A view of the city from the castle's bell tower, in Prague, Czech Republic. (Getty Images Photo)
A view of the city from the castle’s bell tower, in Prague, Czech Republic. (Getty Images Photo)

The Golden Lane

This street, which takes its name from the jewelers who lived here in the 17th century, is not dominated by gold that will dazzle your eyes, contrary to what you might expect, but cheers you up with its colorful houses. Artists and craftspeople lived in the houses once upon a time, and on this street the initial purpose was to meet the housing needs of the palace officials. House No. 22, where Franz Kafka lived, is also located on this street. If we do not count the room where the torture instruments are displayed on the walls of the castle, which you can reach from the Golden Lane, this fairy-tale street can lighten your heart.

The narrow street, in Prague, Czech Republic. (Getty Images Photo)
The narrow street, in Prague, Czech Republic. (Getty Images Photo)

World’s narrowest street

You may have heard of other streets that claim this title in the world, but apart from the narrowness of this street in Prague, the fact that it has traffic lights makes it even more special. This street, which is 10 meters long and only 48 centimeters (18.8 inches) wide, is located in the oldest district of Prague, Mala Strana.
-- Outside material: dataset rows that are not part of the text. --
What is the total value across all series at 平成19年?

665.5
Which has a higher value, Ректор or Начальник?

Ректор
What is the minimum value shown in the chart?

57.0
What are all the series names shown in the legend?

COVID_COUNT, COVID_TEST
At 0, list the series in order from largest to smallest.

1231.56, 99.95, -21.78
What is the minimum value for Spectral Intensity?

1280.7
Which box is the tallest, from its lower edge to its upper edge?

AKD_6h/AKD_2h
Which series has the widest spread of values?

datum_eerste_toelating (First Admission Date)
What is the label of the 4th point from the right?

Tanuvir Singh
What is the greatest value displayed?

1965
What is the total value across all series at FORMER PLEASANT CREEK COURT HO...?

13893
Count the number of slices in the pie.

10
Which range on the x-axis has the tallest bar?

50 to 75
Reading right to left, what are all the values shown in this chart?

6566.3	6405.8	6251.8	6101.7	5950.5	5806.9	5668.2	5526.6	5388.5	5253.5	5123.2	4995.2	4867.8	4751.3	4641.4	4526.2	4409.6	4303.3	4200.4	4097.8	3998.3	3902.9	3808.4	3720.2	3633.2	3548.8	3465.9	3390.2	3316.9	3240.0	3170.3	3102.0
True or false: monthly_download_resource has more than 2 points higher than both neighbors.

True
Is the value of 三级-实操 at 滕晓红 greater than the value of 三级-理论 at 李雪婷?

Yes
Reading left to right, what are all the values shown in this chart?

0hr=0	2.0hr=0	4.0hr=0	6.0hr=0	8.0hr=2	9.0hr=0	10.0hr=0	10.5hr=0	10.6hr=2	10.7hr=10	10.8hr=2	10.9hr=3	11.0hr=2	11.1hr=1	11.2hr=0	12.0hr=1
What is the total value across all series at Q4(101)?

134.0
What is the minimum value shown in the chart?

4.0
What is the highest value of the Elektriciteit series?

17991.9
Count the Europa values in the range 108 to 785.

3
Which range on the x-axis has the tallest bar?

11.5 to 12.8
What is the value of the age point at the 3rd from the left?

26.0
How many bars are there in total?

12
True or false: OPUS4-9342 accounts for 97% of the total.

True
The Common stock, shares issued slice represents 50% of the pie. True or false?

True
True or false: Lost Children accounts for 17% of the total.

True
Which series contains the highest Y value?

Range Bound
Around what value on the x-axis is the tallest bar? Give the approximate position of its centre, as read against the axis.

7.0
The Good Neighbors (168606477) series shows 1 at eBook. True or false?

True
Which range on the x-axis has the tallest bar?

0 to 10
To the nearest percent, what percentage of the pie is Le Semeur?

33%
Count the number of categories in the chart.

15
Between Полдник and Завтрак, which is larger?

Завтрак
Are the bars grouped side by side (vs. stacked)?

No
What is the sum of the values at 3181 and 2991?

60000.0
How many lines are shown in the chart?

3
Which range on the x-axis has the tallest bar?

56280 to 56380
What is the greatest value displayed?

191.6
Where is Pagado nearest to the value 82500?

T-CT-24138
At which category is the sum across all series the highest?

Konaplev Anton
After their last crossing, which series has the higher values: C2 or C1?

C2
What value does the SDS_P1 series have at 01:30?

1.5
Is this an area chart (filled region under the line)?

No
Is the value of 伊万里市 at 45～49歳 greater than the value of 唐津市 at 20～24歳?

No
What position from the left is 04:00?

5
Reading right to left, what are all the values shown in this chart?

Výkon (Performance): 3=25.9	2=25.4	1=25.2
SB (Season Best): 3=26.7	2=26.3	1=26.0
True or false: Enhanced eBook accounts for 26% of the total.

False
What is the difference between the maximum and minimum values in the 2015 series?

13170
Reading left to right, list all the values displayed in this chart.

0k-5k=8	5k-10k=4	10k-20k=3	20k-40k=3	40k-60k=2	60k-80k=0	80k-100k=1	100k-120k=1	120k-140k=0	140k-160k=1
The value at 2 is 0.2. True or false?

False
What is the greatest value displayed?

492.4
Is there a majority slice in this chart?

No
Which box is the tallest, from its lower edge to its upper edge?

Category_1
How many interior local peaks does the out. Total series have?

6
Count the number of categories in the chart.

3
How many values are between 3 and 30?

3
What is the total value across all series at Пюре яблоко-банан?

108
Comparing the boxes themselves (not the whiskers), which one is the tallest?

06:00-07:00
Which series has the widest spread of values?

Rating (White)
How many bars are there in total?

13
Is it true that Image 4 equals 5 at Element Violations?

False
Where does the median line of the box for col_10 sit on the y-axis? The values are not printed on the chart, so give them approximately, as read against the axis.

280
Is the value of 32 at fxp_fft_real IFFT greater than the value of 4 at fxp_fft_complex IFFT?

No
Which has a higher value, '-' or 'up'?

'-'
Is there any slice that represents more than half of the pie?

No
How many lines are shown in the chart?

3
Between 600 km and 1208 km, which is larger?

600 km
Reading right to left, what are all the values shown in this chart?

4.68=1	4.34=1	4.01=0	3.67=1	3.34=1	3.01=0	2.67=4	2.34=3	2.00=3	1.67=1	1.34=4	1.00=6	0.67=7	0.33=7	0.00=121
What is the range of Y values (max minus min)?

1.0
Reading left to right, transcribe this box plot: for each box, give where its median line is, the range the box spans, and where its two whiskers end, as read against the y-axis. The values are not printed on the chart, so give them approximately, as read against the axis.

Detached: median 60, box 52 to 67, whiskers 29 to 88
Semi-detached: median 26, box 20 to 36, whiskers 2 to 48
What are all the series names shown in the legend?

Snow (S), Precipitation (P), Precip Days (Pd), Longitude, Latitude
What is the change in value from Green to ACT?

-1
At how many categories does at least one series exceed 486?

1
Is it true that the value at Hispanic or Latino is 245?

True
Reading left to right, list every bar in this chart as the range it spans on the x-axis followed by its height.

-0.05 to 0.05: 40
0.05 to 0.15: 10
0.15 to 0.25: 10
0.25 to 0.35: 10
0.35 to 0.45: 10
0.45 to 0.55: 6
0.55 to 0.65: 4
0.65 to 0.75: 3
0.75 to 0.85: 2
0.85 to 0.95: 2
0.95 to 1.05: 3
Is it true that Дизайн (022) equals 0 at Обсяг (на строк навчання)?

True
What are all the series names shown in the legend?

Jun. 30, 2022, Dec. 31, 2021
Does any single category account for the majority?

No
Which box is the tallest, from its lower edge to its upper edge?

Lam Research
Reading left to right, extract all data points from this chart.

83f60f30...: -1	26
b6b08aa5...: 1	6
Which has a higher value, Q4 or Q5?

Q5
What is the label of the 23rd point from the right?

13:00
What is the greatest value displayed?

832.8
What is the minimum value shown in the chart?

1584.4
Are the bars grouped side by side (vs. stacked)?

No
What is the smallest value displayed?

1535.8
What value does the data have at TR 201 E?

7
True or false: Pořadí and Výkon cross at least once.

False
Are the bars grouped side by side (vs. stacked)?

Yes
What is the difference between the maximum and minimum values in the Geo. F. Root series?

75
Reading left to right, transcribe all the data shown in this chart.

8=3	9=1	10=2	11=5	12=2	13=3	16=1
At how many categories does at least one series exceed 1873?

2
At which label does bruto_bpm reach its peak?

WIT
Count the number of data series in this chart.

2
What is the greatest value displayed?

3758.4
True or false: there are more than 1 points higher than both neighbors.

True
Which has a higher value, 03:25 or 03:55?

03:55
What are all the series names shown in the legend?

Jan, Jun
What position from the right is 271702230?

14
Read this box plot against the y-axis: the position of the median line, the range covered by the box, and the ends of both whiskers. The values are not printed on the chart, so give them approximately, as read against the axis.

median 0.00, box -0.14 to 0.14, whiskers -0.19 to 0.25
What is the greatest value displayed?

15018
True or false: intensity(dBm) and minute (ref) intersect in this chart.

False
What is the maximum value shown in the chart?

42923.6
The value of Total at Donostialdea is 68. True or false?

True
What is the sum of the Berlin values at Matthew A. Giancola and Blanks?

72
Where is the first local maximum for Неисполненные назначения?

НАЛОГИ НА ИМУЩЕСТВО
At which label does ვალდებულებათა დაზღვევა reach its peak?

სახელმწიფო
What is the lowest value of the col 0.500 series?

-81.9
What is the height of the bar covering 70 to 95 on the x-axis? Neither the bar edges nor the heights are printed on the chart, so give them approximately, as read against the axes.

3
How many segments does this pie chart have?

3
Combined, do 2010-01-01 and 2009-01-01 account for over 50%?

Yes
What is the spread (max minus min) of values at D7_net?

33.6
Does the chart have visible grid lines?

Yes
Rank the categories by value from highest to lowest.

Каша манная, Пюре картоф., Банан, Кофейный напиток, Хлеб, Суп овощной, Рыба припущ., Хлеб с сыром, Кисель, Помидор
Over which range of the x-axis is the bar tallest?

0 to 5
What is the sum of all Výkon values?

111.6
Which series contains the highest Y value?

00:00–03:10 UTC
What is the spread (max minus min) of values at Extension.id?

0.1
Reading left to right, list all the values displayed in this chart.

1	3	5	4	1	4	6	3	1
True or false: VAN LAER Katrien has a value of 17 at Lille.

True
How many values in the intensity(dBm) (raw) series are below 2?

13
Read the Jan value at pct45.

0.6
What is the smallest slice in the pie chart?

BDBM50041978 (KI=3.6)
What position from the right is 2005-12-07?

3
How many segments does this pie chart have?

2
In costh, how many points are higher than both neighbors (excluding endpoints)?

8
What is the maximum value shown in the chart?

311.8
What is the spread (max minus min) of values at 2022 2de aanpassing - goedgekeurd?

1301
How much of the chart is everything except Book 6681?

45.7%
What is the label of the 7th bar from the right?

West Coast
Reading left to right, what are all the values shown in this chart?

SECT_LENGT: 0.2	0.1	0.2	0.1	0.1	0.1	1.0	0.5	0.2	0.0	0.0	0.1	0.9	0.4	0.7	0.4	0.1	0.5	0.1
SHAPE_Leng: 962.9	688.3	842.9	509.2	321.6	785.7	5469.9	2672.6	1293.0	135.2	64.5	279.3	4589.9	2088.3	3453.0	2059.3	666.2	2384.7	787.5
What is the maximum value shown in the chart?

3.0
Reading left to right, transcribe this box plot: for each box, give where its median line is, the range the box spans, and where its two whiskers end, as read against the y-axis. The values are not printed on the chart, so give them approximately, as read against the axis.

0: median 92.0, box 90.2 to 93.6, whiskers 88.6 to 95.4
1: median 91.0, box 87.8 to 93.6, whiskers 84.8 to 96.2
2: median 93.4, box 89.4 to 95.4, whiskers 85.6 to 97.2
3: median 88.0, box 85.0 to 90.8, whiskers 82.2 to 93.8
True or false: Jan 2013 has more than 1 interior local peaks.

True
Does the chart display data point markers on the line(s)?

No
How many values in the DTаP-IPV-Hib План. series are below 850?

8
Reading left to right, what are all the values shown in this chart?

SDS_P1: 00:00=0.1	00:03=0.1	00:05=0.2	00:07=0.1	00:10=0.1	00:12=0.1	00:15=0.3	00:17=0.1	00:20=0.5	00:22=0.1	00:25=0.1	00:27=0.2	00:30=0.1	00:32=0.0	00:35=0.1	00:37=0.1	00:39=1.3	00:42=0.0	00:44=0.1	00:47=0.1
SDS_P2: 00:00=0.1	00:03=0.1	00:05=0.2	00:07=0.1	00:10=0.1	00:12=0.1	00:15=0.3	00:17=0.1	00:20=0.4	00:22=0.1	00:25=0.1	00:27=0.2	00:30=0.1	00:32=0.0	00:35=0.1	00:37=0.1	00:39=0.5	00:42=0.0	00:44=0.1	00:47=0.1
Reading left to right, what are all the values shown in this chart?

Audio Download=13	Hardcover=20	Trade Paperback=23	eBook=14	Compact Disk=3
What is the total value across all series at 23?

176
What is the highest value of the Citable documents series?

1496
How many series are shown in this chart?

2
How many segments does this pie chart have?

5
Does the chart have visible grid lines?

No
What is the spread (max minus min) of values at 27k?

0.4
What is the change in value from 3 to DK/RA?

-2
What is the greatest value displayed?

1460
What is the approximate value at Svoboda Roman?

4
There are two green traffic lights at the beginning and end of the street. These lights have the same rule as the traffic lights we all know. They are used so that people do not cross the street at the same time and collide, but this rule is not followed very much, as everyone is eager to take pictures on this very popular narrow street.

The dancing house

Although it stands out as very post-modern within the Gothic and Baroque architecture of the city, to the point of being jarring to some, this crazy building with its unique stance deserves to be taken with a few crazy photos in front of it. The house, which symbolizes a dancing couple, is also called Fred and Ginger, getting the name from Hollywood’s iconic dance couple Ginger Rogers and Fred Astaire.

 

The dancing building, in Prague, Czech Republic. (Getty Images Photo)
The dancing building, in Prague, Czech Republic. (Getty Images Photo)

Kafka Museum

The Kafka Museum is right next to the Charles Bridge when you cross from Old Town Square. Strange music and sound effects greet you as you enter the museum, which is very much different than ordinary museums.

In the museum located on the banks of the Vltava River, you can see the originals of many of Kafka’s works, especially the letters to Milena. The Kafka Museum is one of the must-visit places for those who want to experience an extraordinary museum.

After all the places and details I mentioned, when I talk about Prague, I always think that something is missing. Maybe these deficiencies can only be completed by going to Prague. In fact, one should add it to the list of places to go not just once, but two or three times.

In my opinion, you should go to Prague twice to discover the beautiful city, and once purely for pleasure. Maybe you should sit in Cafe Slavia and sip your hot coffee while watching the Vltava River in one of its streets that takes you back to the Middle Ages. As you progress slowly in Prague, you should breathe the air of the city and feel its rhythm.